Reaching Rock Bottom, at the Beach of Your Dreams

Text and photos by Nester Nuñez (La Joven Cuba)

HAVANA TIMES – You’ve arrived at the beach of your dreams. You know you need to throw yourself in. You know that these waters and this time under will heal you. You look at the clear blue sky. The sun is still soft in the morning. The boat rests on a serene and transparent sea. A bird song in the distance calms you down. You take a deep breath. You let yourself fall into the depths.

Years ago, I had a poet friend who always wore big headphones. He used to go to work or his girlfriend’s house like this. You’d see him walking down any street in the city, on a bus, or sitting on the river esplanade or on a park bench like this. When I’d see the poet with his headphones on, I’d make a sign to greet him, but I wouldn’t bother him. I’d leave him alone with his music, with his audiobooks or whatever it was he was listening to. Until one day, curiosity got the better of me:

“What do you listen to so much?” I asked him. He didn’t hear me at first, of course. “What, what are you listening to?”

My friend took off the headphones and put them on me without smiling, without saying a word, without changing his calm expression. I didn’t hear anything. No music, no audiobook. I told him to play it. He put his hand in his pocket and pulled out the other end of the cable, all chewed up. I think he explained what had happened to me, but I couldn’t hear him. The headphones fit snugly. They isolated noise in a scary way.

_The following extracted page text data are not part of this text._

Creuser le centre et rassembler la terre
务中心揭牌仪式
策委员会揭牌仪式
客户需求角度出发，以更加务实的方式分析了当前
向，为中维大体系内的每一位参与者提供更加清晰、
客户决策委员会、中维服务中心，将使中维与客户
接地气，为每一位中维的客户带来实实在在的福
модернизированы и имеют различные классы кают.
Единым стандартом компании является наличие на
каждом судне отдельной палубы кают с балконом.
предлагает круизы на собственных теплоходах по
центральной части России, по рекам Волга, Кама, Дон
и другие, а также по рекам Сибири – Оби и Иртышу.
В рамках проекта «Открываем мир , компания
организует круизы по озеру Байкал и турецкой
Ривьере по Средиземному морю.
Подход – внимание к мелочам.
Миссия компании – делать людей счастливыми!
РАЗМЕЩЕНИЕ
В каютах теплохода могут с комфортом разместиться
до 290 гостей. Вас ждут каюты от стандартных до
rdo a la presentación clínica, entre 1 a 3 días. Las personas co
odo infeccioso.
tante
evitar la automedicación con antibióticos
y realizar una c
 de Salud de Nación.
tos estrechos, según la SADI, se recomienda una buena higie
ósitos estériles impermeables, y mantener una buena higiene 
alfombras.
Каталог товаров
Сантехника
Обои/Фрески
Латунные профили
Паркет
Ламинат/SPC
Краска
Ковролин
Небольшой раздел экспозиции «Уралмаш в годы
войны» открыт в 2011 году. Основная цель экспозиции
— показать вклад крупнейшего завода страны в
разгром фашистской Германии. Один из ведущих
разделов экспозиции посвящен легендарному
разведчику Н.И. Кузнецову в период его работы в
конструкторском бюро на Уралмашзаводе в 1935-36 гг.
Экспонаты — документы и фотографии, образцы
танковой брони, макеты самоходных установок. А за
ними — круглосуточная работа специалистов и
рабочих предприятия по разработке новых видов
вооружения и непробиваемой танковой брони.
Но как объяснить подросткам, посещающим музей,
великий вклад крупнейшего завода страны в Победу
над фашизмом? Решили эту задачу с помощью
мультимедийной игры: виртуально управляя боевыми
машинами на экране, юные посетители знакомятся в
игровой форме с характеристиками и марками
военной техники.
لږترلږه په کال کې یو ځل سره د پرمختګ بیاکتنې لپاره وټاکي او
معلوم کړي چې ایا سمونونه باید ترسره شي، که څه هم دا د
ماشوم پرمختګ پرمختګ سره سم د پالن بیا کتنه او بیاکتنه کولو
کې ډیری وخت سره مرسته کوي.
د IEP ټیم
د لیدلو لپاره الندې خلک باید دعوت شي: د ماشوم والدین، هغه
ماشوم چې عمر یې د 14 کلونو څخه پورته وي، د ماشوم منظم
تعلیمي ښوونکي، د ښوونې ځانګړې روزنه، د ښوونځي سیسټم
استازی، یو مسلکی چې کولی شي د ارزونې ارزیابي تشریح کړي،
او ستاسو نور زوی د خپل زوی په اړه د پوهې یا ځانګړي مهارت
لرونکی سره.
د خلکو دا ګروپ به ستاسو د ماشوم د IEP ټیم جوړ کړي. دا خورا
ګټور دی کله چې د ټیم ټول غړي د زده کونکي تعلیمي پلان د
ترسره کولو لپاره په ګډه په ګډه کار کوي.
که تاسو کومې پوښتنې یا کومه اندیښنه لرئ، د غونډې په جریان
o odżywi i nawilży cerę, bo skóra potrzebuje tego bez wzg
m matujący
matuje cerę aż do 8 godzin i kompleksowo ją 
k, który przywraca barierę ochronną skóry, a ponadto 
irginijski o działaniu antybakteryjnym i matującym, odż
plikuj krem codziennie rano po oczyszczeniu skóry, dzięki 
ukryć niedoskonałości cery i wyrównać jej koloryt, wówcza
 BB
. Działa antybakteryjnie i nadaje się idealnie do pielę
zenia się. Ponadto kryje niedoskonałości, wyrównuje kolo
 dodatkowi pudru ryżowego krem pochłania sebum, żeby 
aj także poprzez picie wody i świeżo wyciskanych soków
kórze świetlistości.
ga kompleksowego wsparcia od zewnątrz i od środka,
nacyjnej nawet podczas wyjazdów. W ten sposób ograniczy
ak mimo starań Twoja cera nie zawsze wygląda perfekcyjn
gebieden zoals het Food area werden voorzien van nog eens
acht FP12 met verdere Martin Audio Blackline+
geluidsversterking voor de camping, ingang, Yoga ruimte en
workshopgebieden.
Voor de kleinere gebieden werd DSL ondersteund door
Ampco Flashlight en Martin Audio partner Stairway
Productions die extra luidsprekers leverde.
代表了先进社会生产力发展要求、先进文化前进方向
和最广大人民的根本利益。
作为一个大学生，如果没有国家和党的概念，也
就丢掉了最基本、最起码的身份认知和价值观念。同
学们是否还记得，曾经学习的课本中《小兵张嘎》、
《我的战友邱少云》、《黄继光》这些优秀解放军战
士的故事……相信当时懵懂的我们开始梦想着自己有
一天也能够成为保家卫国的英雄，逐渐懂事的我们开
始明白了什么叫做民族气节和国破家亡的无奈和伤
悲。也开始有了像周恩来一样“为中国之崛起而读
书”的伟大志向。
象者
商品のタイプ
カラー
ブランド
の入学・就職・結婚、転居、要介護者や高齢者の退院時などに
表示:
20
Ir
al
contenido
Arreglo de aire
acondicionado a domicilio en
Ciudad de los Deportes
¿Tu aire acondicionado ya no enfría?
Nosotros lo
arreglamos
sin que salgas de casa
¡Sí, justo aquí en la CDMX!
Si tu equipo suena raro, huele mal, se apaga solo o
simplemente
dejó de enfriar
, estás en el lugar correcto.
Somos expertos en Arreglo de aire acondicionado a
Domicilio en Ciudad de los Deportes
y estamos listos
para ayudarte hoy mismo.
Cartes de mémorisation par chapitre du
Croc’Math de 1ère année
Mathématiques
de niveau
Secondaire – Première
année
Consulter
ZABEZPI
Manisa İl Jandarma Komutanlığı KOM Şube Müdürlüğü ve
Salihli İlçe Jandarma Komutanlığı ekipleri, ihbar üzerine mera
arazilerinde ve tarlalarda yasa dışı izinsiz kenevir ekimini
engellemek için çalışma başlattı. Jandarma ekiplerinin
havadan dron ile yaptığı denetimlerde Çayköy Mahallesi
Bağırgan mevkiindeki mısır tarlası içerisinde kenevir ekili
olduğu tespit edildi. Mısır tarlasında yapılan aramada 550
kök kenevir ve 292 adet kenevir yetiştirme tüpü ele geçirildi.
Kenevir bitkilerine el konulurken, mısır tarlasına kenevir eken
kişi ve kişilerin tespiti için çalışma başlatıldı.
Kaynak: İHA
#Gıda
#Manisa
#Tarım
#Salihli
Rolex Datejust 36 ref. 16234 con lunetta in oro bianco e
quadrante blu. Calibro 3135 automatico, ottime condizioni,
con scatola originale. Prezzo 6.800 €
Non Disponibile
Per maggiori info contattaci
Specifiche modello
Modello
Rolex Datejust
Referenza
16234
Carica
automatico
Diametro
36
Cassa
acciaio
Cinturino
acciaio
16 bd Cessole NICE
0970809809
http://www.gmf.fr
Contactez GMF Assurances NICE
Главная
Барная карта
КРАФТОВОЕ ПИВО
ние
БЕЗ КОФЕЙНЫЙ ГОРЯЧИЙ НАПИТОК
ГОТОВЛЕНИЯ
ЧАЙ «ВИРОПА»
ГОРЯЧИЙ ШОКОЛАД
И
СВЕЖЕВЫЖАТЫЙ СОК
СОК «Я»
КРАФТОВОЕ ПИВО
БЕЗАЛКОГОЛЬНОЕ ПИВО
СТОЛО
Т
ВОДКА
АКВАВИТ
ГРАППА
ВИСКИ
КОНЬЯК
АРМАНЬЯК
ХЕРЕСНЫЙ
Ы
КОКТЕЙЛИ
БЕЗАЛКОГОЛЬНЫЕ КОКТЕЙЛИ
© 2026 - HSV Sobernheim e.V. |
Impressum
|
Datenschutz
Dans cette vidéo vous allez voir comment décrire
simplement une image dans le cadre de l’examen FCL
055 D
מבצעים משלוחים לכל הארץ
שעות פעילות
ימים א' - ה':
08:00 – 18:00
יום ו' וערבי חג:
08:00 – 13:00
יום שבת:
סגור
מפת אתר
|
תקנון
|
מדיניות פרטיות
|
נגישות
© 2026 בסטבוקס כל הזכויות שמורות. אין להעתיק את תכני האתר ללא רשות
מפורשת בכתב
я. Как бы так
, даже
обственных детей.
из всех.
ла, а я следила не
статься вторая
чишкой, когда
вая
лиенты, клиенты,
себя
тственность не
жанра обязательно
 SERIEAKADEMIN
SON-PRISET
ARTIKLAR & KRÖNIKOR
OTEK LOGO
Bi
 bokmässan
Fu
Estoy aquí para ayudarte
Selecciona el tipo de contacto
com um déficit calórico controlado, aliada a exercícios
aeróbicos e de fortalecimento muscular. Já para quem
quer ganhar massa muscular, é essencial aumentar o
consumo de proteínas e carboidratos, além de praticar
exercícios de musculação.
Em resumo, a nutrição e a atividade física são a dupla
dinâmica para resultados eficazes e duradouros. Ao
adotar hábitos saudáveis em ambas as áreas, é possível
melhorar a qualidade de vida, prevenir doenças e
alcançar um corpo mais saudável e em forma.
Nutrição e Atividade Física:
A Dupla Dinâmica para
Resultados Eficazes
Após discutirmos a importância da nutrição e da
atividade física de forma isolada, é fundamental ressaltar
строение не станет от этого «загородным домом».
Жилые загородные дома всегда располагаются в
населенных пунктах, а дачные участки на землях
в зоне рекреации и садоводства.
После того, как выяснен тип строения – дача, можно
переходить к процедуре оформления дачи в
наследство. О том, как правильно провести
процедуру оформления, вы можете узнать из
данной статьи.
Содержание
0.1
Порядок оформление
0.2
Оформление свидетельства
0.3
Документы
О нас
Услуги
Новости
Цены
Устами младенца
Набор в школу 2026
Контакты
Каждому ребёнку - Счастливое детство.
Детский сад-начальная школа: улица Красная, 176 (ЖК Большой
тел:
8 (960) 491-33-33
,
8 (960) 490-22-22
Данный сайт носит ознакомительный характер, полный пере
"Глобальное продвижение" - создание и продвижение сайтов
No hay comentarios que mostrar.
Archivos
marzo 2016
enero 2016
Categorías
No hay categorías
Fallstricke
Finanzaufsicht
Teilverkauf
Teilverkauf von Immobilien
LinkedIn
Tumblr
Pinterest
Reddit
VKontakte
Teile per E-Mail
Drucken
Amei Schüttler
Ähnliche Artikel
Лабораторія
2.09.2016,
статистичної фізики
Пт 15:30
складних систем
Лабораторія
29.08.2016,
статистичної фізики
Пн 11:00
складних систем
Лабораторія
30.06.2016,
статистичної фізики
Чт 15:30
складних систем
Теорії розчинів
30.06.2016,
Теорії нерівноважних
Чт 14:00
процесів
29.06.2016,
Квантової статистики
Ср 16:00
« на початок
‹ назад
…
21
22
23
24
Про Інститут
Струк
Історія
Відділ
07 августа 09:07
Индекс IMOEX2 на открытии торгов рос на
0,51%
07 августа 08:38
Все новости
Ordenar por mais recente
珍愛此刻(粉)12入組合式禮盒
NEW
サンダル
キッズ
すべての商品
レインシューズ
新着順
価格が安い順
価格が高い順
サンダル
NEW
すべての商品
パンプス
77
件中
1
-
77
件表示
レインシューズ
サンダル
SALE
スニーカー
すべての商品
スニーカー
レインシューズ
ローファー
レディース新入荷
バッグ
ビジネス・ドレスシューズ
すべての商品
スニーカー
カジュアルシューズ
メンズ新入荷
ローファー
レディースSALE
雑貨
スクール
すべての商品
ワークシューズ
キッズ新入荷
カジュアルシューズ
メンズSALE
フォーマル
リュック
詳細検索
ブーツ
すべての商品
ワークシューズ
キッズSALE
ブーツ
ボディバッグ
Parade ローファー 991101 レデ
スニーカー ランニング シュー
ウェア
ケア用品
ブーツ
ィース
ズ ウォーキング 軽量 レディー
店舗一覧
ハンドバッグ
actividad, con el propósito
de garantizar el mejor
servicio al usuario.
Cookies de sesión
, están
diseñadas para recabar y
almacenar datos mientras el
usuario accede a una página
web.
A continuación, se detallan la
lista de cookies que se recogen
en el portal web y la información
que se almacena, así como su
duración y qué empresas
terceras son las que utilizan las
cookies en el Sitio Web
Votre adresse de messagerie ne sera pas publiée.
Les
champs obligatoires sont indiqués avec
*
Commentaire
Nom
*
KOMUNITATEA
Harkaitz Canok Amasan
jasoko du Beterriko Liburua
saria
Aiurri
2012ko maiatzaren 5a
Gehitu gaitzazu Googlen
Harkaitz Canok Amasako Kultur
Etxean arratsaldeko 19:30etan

A man who lives in the city from time to time without noise. A man who sees everything in black and white, at times. A man, a woman, who consciously buffers their sense of hearing, pays more attention to smells, to what they can see, to touch. A person like this isn’t afraid to access the ideas and emotions their mind conjures up. It’s a human being that is experiencing a different way to be free. Every now and again, I go back and read his poetry.

The cold water makes the hair on your skin stand on end. Your survival instinct is activated. You feel your lungs full of oxygen. The bottom of the sea draws you in. Your arms and legs move to take you further down. With the first stroke, you leave the sound of car engines behind. With the second, all of the music becomes your heartbeat. You go down. Human voices sound like air bubbles in the sea. Your mind is calm, relaxed. Blackouts don’t exist. Children don’t have to go to school. You don’t have to go out and look for food for tonight. Your mind is calm, relaxed. You’re just a wet body embraced by a pleasant depth. You’ve gone back to your mother’s womb. The placenta protects you.

I once had a diabetic friend who broke limits. He drank rum while the National Ballet of Cuba was dancing Coppelia at the theater. At night, he’d look for his mother and grandmother’s bones at the cemetery so he could bring them back home. He’d put cigarettes out on his arm. He painted paintings of grotesque creatures on top of the dome of a Catholic cathedral, without ever wanting to make it or make money, just to exorcise the demons he had inside him. “Let go of all hope!” he’d say next to his front door.

People either loved him or hated him, there was no middle ground. It’s hard to have a friend who constantly shows you that you can live a completely different life; that your surroundings only suffocate you if you let them; that the Government established limits and laws in its favor, and that it isn’t as hard to break them as it seems. I was a normal guy: I belonged to the group of people who would call him crazy. Three minutes still hadn’t passed since I’d surrendered myself to the depths of the sea, nor had I met the guy wearing headphones.

You see algae float with the rise and fall of the tide. Colored fish play in front of your eyes. The sun’s rays disperse all around you. It’s like being in a dream. Thirty seconds, two minutes, all of the years of your life: the time you’ve spent in this kind of maternal uterus has been pleasant, but it’s now too much. What was a comfort zone is now beginning to oppress you. You don’t have any oxygen and the excess of carbon dioxide in your bloodstream is going to make you explode. Your body and mind can’t resist the pressure. Staying down below is crazy. You take off the lead belt and begin your ascent, desperate to get up to the top.

My poet friend left the island. The painter who didn’t respect limits passed away.

Whereever they may be, I imagine them happy.

Life is like that first gulp of air after you come out of the sea (the evil) that surrounds you.

(Sometimes, newborns need a little tap.)

There’s also the dawn, family and friends.

You’ve arrived at the beach of your dreams: you know you need to heal.